_Page extract_
[Start of section]
A project that presents an iRODS Zone as S3 compatible storage.
Implements a subset of the Amazon S3 API:
This API currently supports:
- AbortMultipartUpload
- CopyObject
- CompleteMultipartUpload
- CreateMultipartUpload
- DeleteObject
- DeleteObjects
- GetBucketLocation
- GetObject
- GetObjectAcl ?
- GetObjectLockConfiguration
- GetObjectTagging
- HeadBucket
- HeadObject
- ListBuckets
- ListObjects ?
- ListObjectsV2
- PutObject
- PutObjectAcl ?
- PutObjectTagging ?
- UploadPart
- UploadPartCopy ?
The goal is to support the equivalent of:
- ils -
aws s3 ls s3://bucketname/a/b/c/
- iput -
aws s3 cp localfile s3://bucketname/a/b/c/filename
- iget -
aws s3 cp s3://bucketname/a/b/c/filename localfile
- irm -
aws s3 rm s3://bucketname/a/b/c/filename
- imv -
aws s3 mv s3://bucketname/a/b/c/filename1 s3://bucketname/a/b/c/filename2
Multipart has not been implemented for copy operations where x-amz-copy-source
and x-amz-copy-source-range
are used.
When performing a copy from one iRODS file to another, multipart should be disabled.
See Disabling Multipart for details.
Multipart uploads of a local file is supported.
iRODS has its own metadata system, however it is not especially clear how it should map to S3 metadata, so it is not included at the moment.
Paging requires engineering work to provide paging through lists of objects efficiently, so right now this API does not attempt to paginate its output for things such as listobjects.
[End of section]
_Your tasks_
1. Answer these three questions using the iRODS S3 API page.
(a) Which iRODS command does the page pair with "aws s3 rm s3://bucketname/a/b/c/filename"?
(b) What does the page say should be done when copying from one iRODS file to another?
(c) What reason does the page give for not including iRODS metadata?
2. Reproduce the stretch of the iRODS S3 API page from "iRODS has its" through "such as listobjects." word for word.
3. List every iRODS command that the iRODS S3 API page pairs with an equivalent aws s3 command.

_Records provided_
[Start of section]
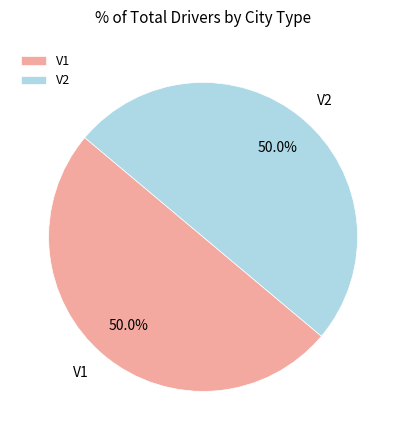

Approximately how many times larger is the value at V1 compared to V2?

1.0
[End of section]
[Start of section]
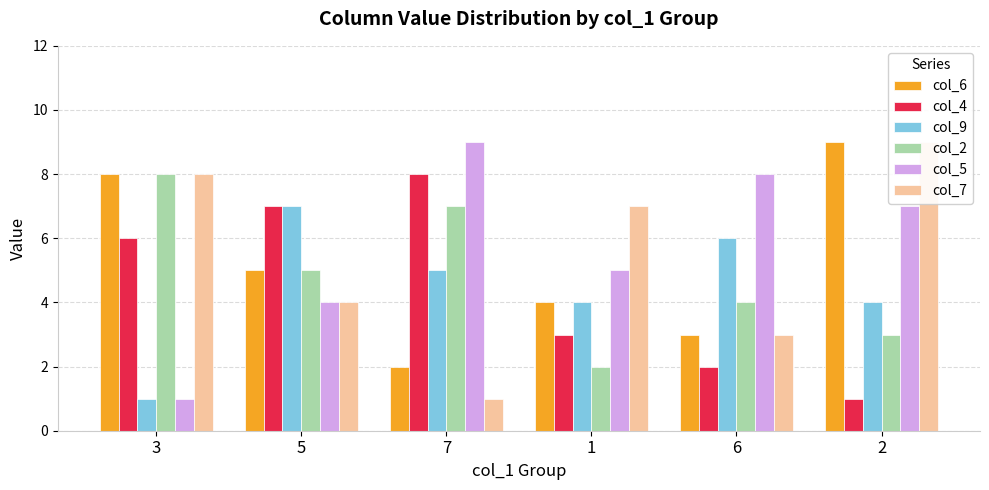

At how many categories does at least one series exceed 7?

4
[End of section]
_Solution set_
1.
(a) irm
(b) Multipart should be disabled.
(c) It is not especially clear how iRODS metadata should map to S3 metadata.

2.
iRODS has its own metadata system, however it is not especially clear how it should map to S3 metadata, so it is not included at the moment.
Paging requires engineering work to provide paging through lists of objects efficiently, so right now this API does not attempt to paginate its output for things such as listobjects.

3. ils, iput, iget, irm, imv